Re: [PATCH Part2 v5 00/45] Add AMD Secure Nested Paging (SEV-SNP) Hypervisor Support

From: Sean Christopherson
Date: Mon Nov 15 2021 - 19:40:17 EST


On Mon, Nov 15, 2021, Dr. David Alan Gilbert wrote:
> * Sean Christopherson (seanjc@xxxxxxxxxx) wrote:
> > On Fri, Nov 12, 2021, Borislav Petkov wrote:
> > > On Fri, Nov 12, 2021 at 09:59:46AM -0800, Dave Hansen wrote:
> > > > Or, is there some mechanism that prevent guest-private memory from being
> > > > accessed in random host kernel code?
> >
> > Or random host userspace code...
> >
> > > So I'm currently under the impression that random host->guest accesses
> > > should not happen if not previously agreed upon by both.
> >
> > Key word "should".
> >
> > > Because, as explained on IRC, if host touches a private guest page,
> > > whatever the host does to that page, the next time the guest runs, it'll
> > > get a #VC where it will see that that page doesn't belong to it anymore
> > > and then, out of paranoia, it will simply terminate to protect itself.
> > >
> > > So cloud providers should have an interest to prevent such random stray
> > > accesses if they wanna have guests. :)
> >
> > Yes, but IMO inducing a fault in the guest because of _host_ bug is wrong.
>
> Would it necessarily have been a host bug? A guest telling the host a
> bad GPA to DMA into would trigger this wouldn't it?

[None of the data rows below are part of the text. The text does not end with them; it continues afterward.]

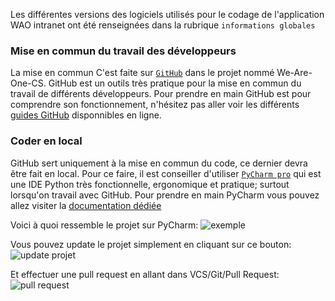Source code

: Les différentes versions des logiciels utilisés pour le codage de l'application WAO intranet ont été renseignées dans la rubrique `informations globales`

### Mise en commun du travail des développeurs

La mise en commun C'est faite sur [`GitHub`](https://github.com/) dans le projet nommé We-Are-One-CS.
GitHub est un outils très pratique pour la mise en commun du travail de différents développeurs.
Pour prendre en main GitHub est pour comprendre son fonctionnement, n'hésitez pas aller voir les différents [guides GitHub](https://guides.github.com/) disponnibles en ligne.

### Coder en local

GitHub sert uniquement à la mise en commun du code, ce dernier devra être fait en local. 
Pour ce faire, il est conseiller d'utiliser [`PyCharm pro`](https://www.jetbrains.com/fr-fr/pycharm/download/#section=windows) qui est une IDE Python très fonctionnelle, ergonomique et pratique; surtout lorsqu'on travail avec GitHub.
Pour prendre en main PyCharm vous pouvez allez visiter la [documentation dédiée](https://www.jetbrains.com/fr-fr/pycharm/documentation/)

Voici à quoi ressemble le projet sur PyCharm:
![exemple](https://github.com/We-Are-One-CS/wao-docs/blob/master/img/WAO_intranet_PyCharm.JPG)

Vous pouvez update le projet simplement en cliquant sur ce bouton:
![update projet](https://github.com/We-Are-One-CS/wao-docs/blob/master/img/update_projet_pycharm.JPG)

Et effectuer une pull request en allant dans VCS/Git/Pull Request:
![pull request](https://github.com/We-Are-One-CS/wao-docs/blob/master/img/pull_request_pycharm.JPG)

No, because as Andy pointed out, host userspace must already guard against a bad
GPA, i.e. this is just a variant of the guest telling the host to DMA to a GPA
that is completely bogus. The shared vs. private behavior just means that when
host userspace is doing a GPA=>HVA lookup, it needs to incorporate the "shared"
state of the GPA. If the host goes and DMAs into the completely wrong HVA=>PFN,
then that is a host bug; that the bug happened to be exploited by a buggy/malicious
guest doesn't change the fact that the host messed up.